The CBD industry continues to grow in size all over the country. Each day, more information comes out concerning the potential health benefits offered by CBD and CBD oils. Even conservative projections show that the CBD industry will eventually eclipse the medical marijuana, which has seen its own type of exponential growth following legalization in many parts of the United States.
But the growing pains associated with the decriminalization of the industry are palpable. Consumers all over the country continue to question how their favorite CBD products fit into the quickly-evolving legal framework within their own jurisdiction. There are obstacles to a definitive legal framework, too. In addition to changing existing laws, governments in the U.S. might need to adjust how their police officers and investigatory agencies respond to cases involving CBD/medical marijuana uses.

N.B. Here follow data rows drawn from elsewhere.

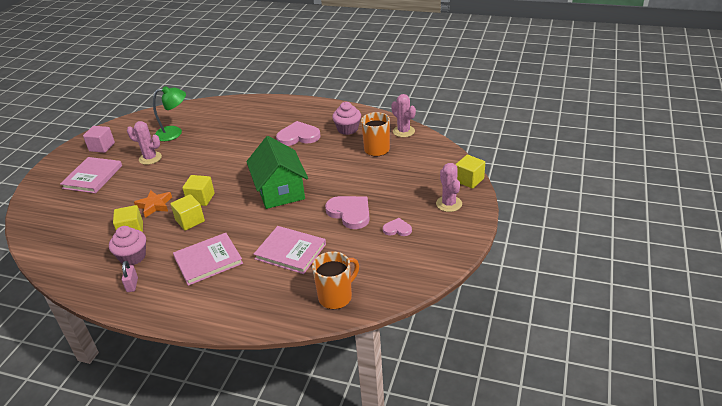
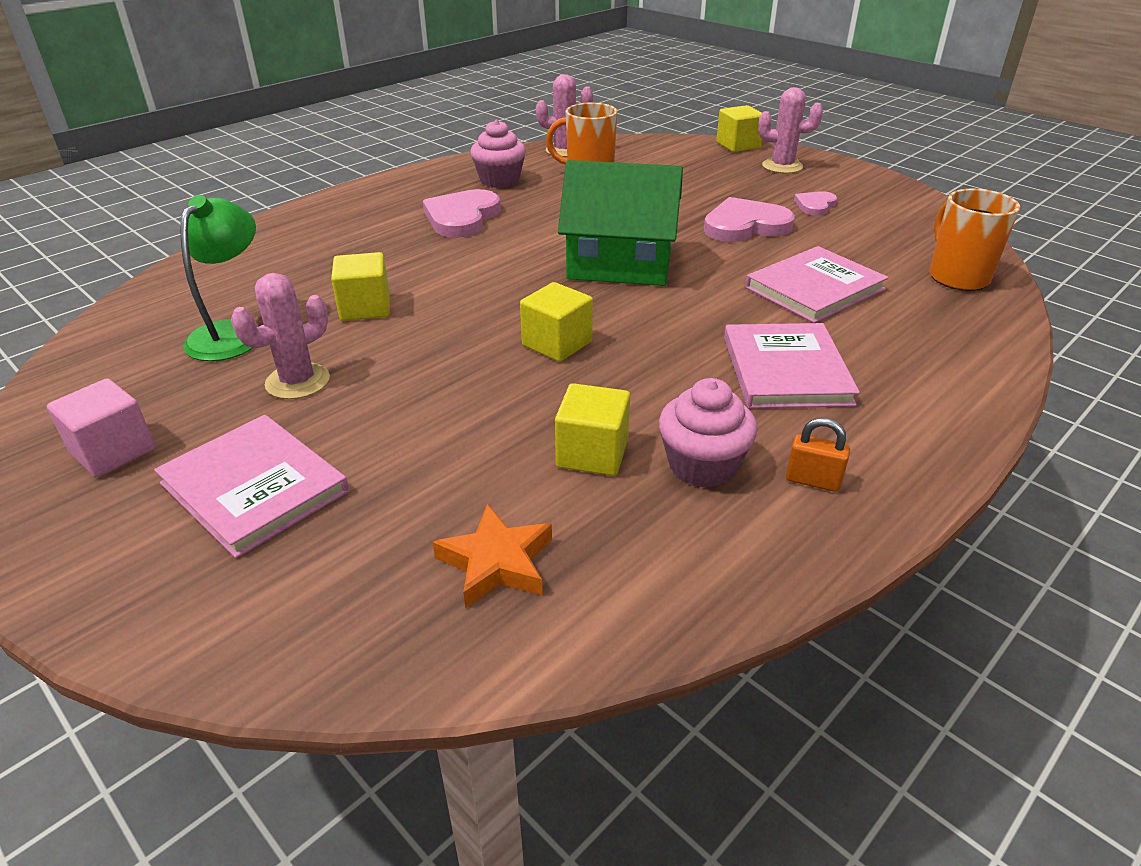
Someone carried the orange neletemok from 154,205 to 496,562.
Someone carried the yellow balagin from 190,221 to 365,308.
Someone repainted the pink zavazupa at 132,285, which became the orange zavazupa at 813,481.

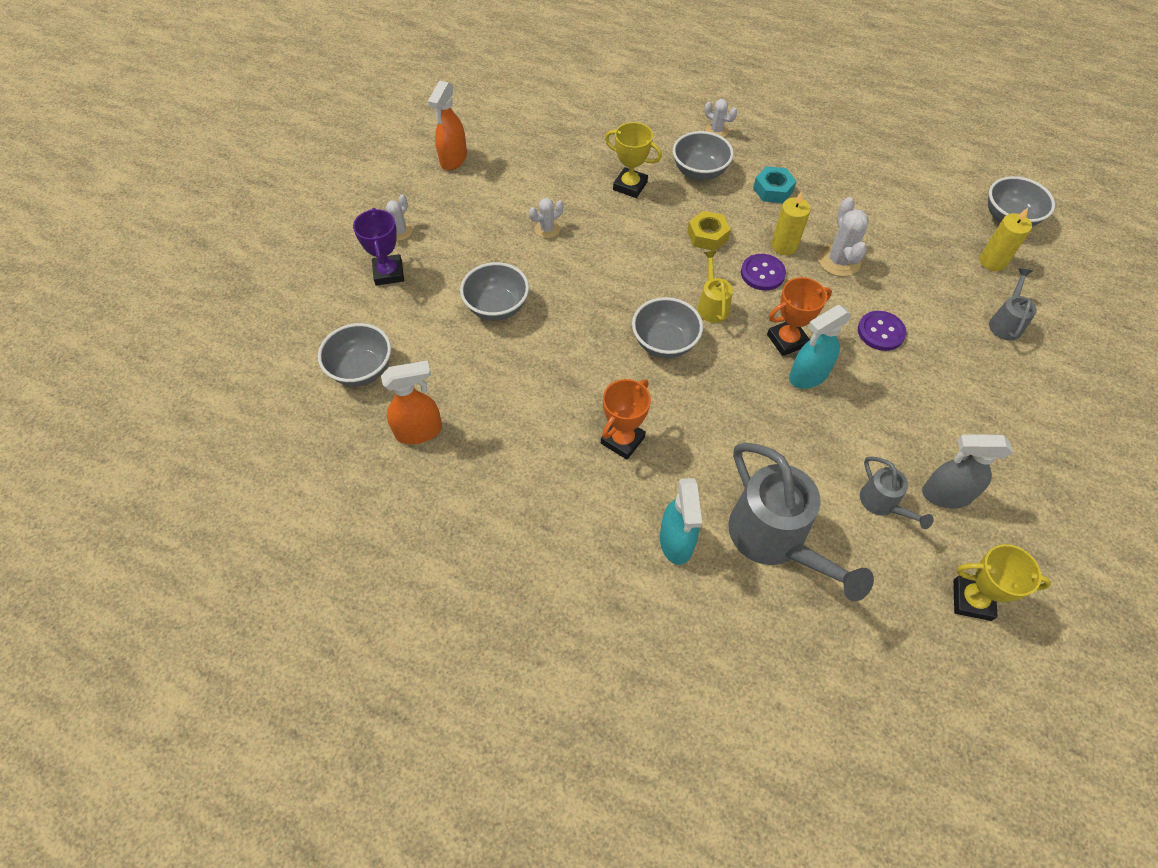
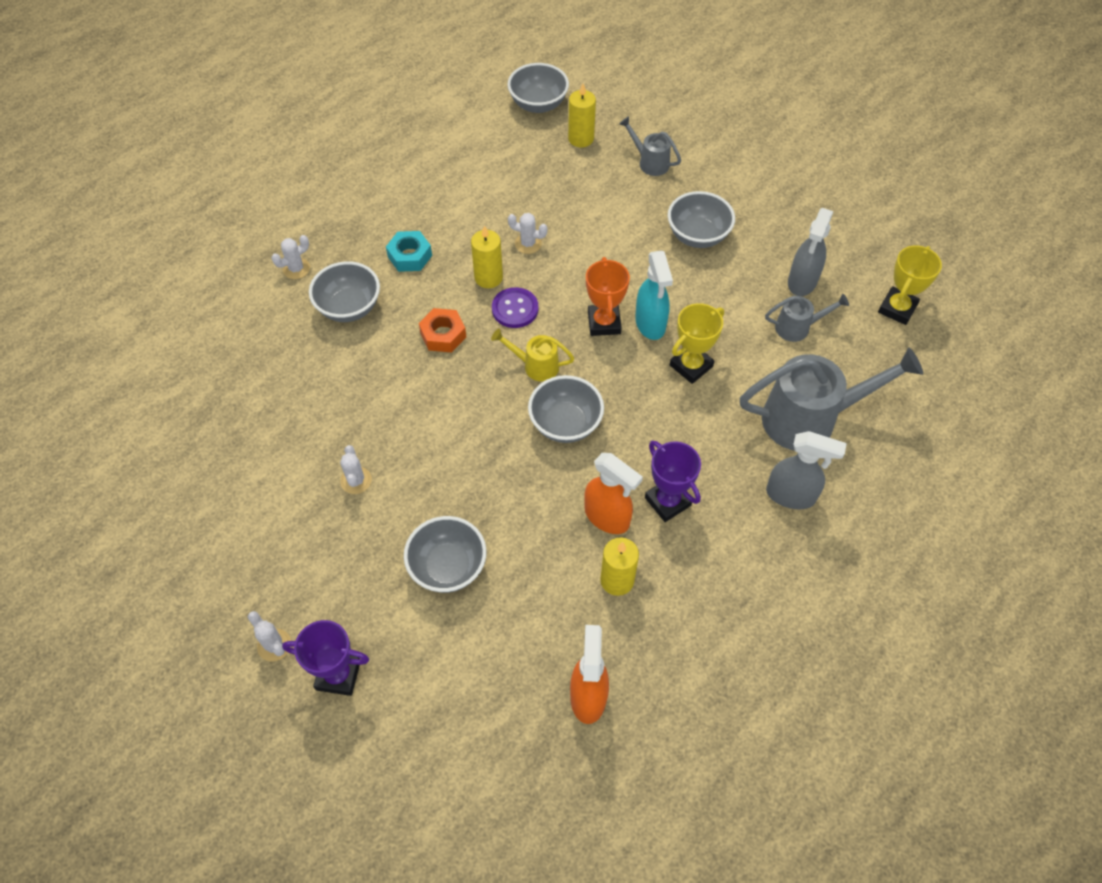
Someone carried the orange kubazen from 453,159 to 607,517.
Someone carried the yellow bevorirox from 630,186 to 691,366.
Someone scaled the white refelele at 839,261 by 0.62.
Someone repainted the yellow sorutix at 707,236, which became the orange sorutix at 443,335.
Someone took away the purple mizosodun at 880,332.
Someone carried the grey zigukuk from 362,369 to 697,236.
Someone repainted the orange bevorirox at 622,440, which became the purple bevorirox at 667,501.
Someone repainted the turquoise kubazen at 676,542, which became the grey kubazen at 791,495.
Someone put down the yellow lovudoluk at 617,580.

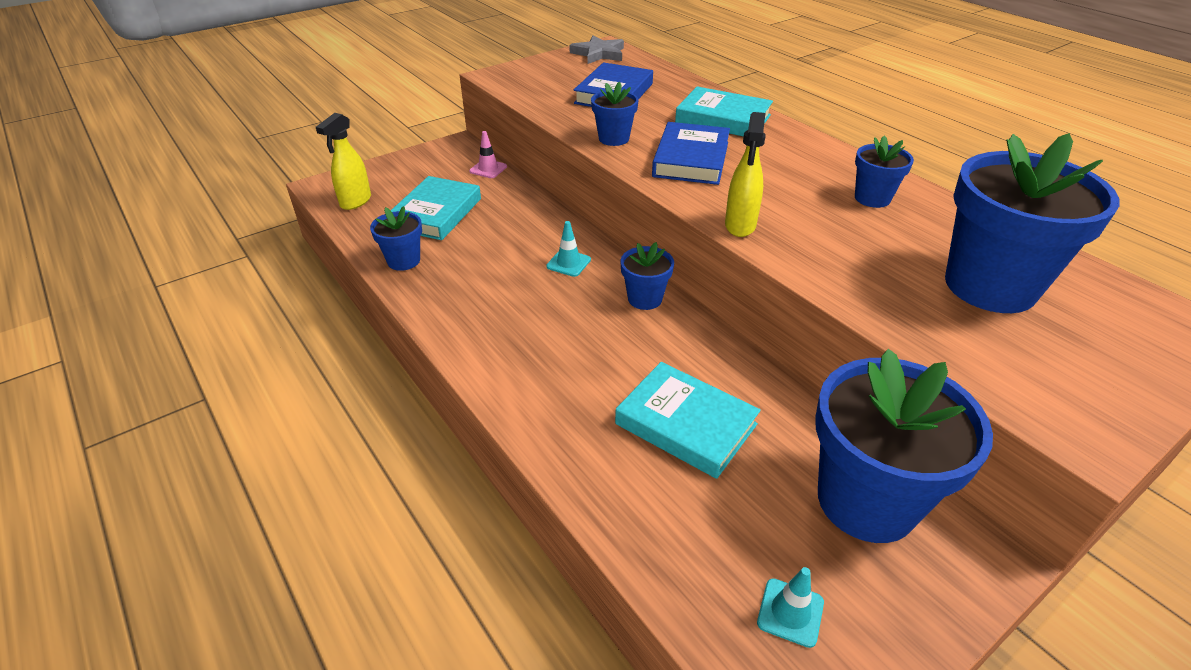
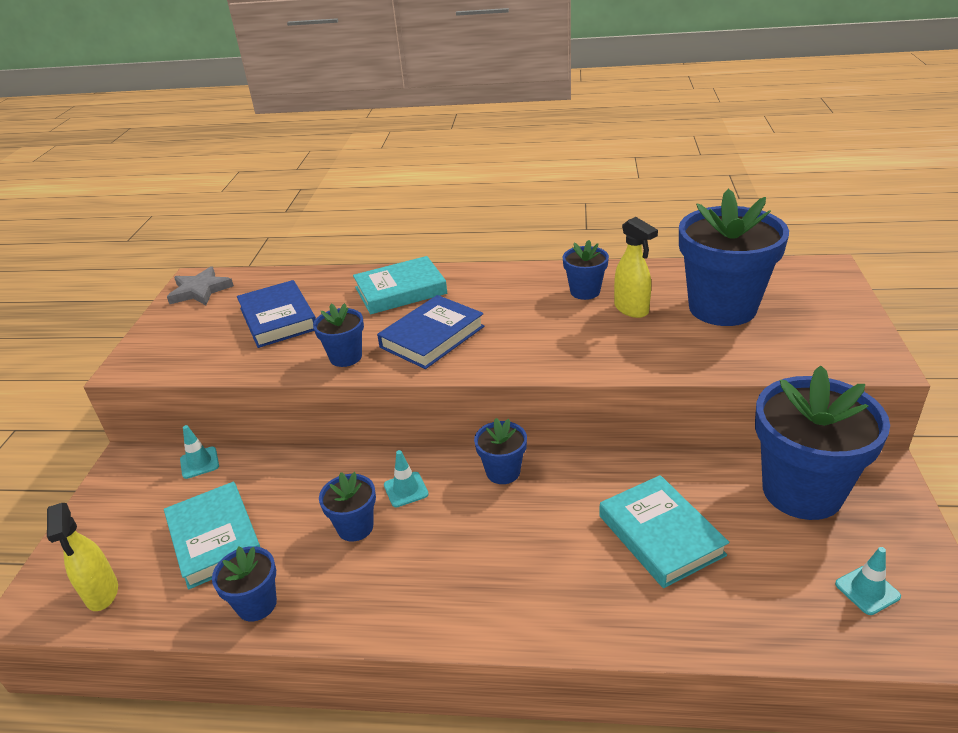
Someone carried the yellow kubazen from 740,226 to 631,309.
Someone rotated the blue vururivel at 691,159 by 75 degrees clockwise.
Someone repainted the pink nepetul at 488,169, which became the turquoise nepetul at 199,463.
Someone rotated the turquoise vururivel at 685,424 by 75 degrees clockwise.
Someone put down the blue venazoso at 355,527.

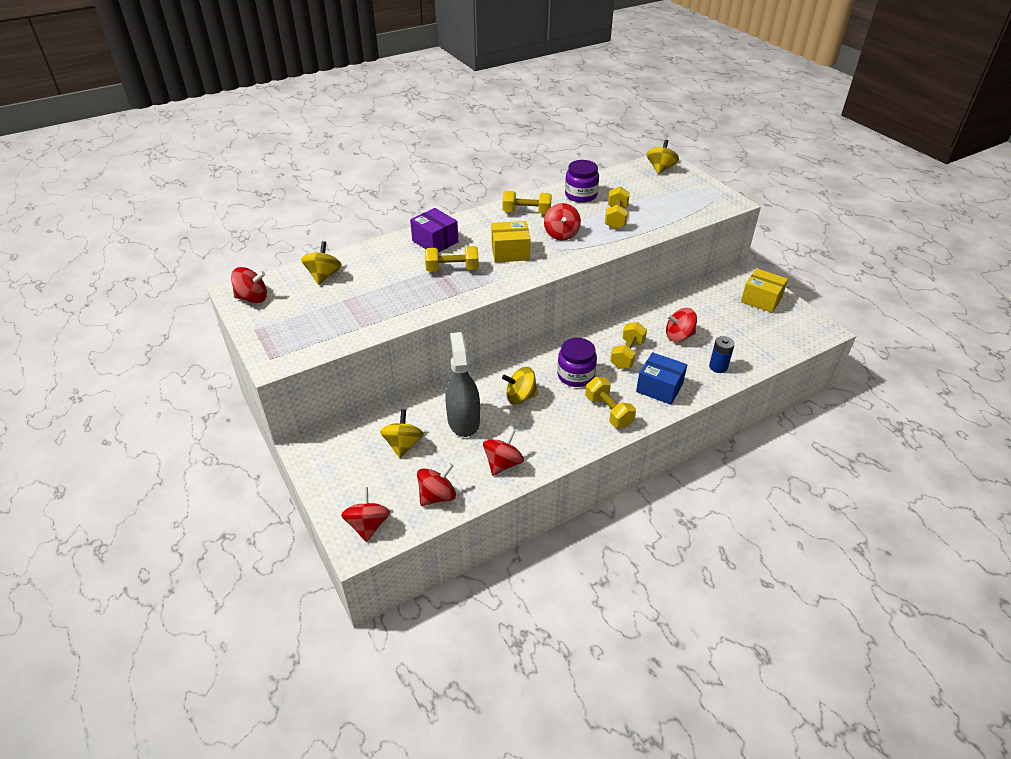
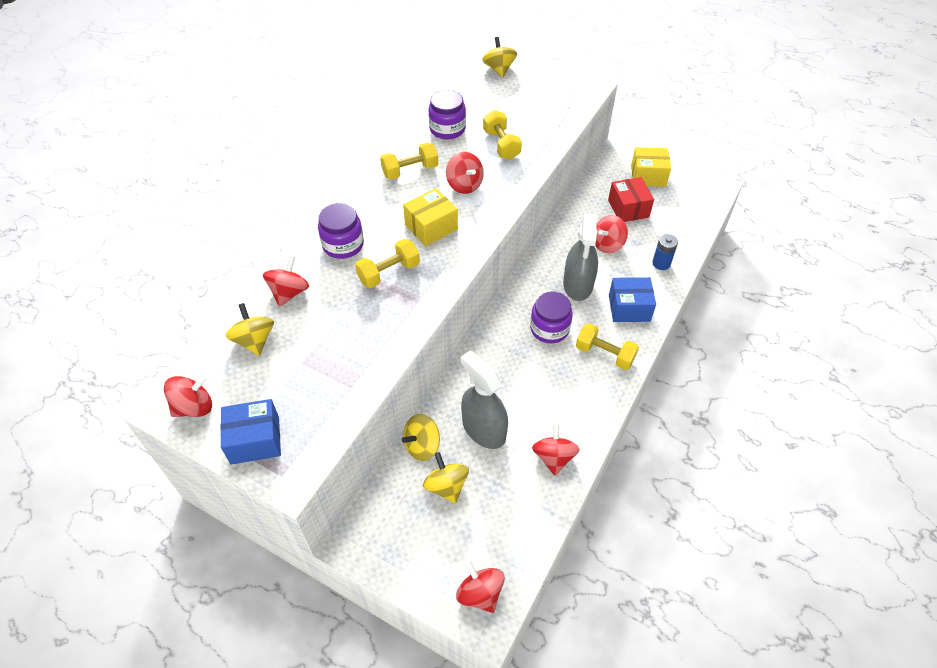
Someone swapped the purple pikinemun at 435,241 for the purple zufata at 343,245.
Someone swapped the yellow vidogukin at 627,354 for the grey kubazen at 578,284.
Someone carried the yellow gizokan from 520,397 to 422,446.
Someone carried the red gizokan from 437,496 to 289,293.
Someone put down the red pikinemun at 628,208.
Someone put down the blue pikinemun at 255,440.

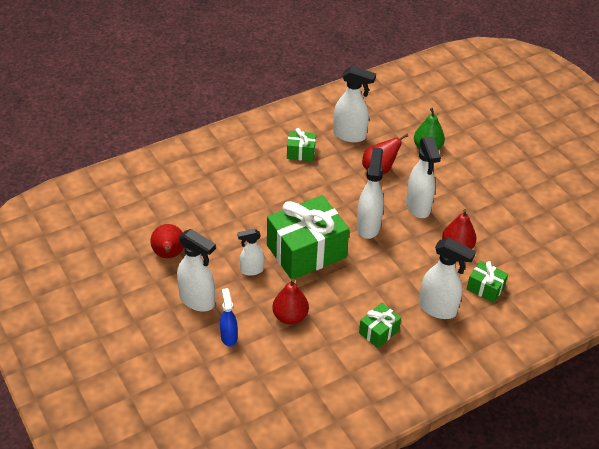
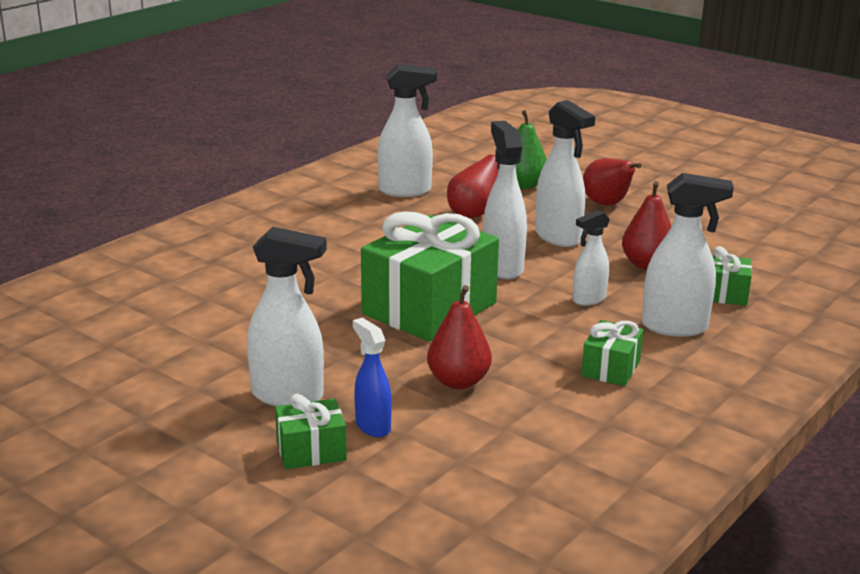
Someone carried the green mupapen from 301,152 to 311,451.
Someone carried the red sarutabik from 169,255 to 607,204.
Someone carried the white kubazen from 251,270 to 588,299.

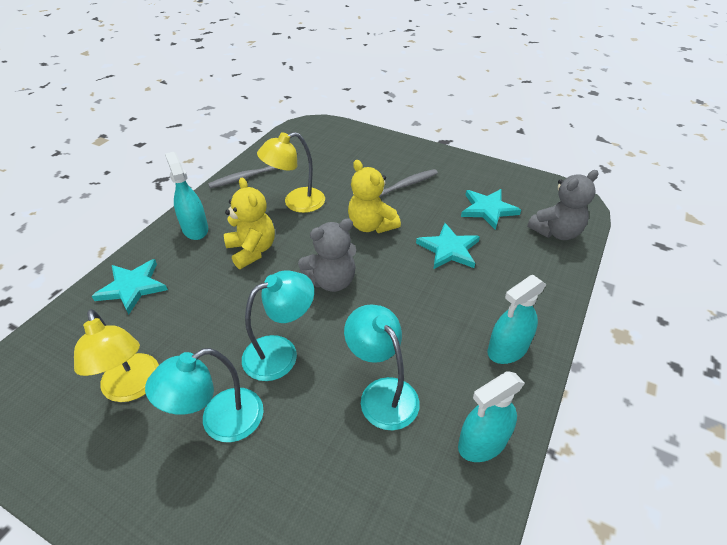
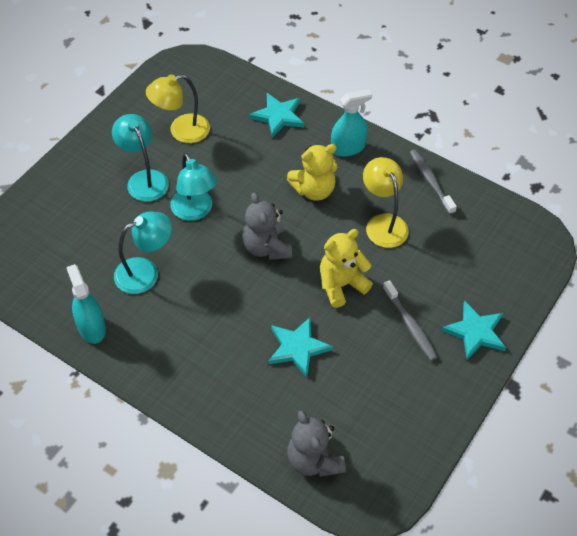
Someone carried the turquoise neletemok from 488,209 to 475,332.
Someone took away the turquoise kubazen at 507,349.

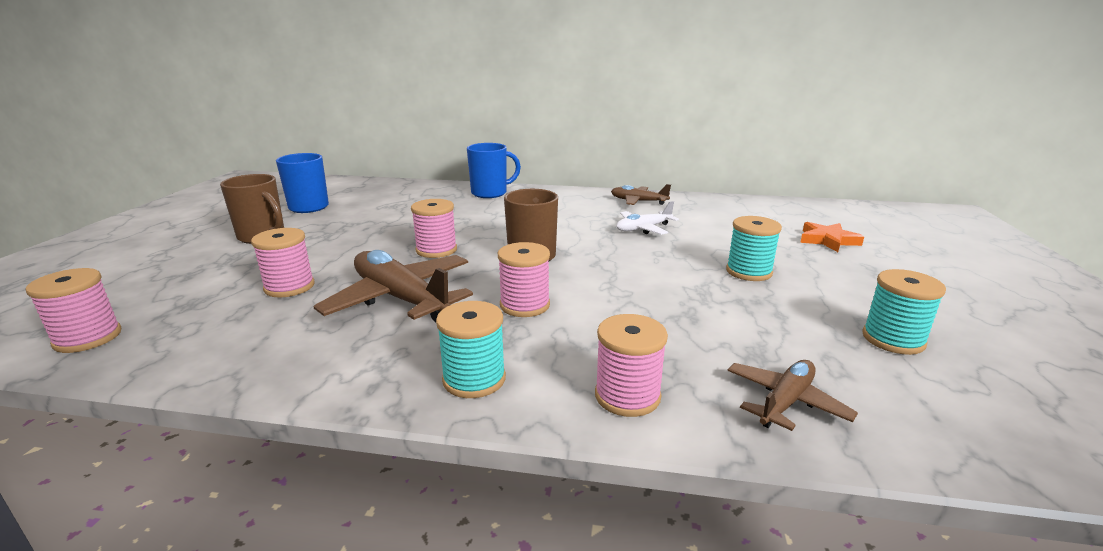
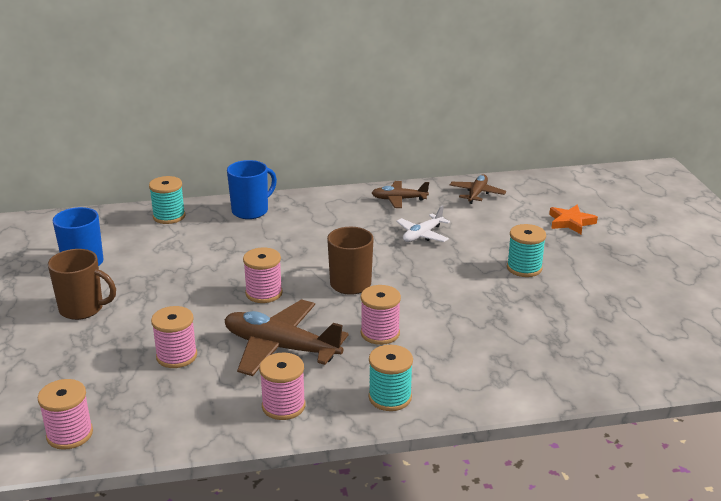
Someone carried the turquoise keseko from 893,339 to 169,216.
Someone carried the pink keseko from 627,396 to 283,406.
Someone carried the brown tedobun from 785,402 to 477,194.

For citizens in Minnesota, questions persist. The state has a majorly complicated history with CBD and marijuana-related products—as do most states. This guide has been created to introduce consumers to some of the most pertinent facts concerning Minnesota CBD laws. As always, it is necessary for readers to conduct their own research to ensure that they follow relevant laws.
Cannabis CBD in Minnesota
The first important thing for users to understand is that CBD is typically separated into two categories—high THC and low THC. THC is the psychoactive compound in cannabis which generates the “high” that made the plant so famous all over the world. CBD containing a high amount of THC can consequently generate a high, and faces different regulations than its low-THC cousin.
In Minnesota, CBD derived from the cannabis plant with a THC content over .03% remains only legal if the patient qualifies for the state’s medical marijuana program. If an individual is able to secure a doctor’s recommendation, they may purchase high-THC CBD from a number of licensed dispensaries within the state.
Low-THC CBD (Hemp CBD)
CBD derived from the industrial hemp plant contains very little THC. As a consequence, it cannot induce a significant high, and is legal for anyone to purchase and use within the state of Minnesota. The substance can be found in nearly any form, and can be purchased from smoke shops, convenience stores, and health and wellness shops.
Though the substance is legal within the state, consumers should inquire with local law enforcement agencies to ensure that they don’t break any region-specific laws relating to the substance. Readers are responsible for complying with local laws—as well as state laws.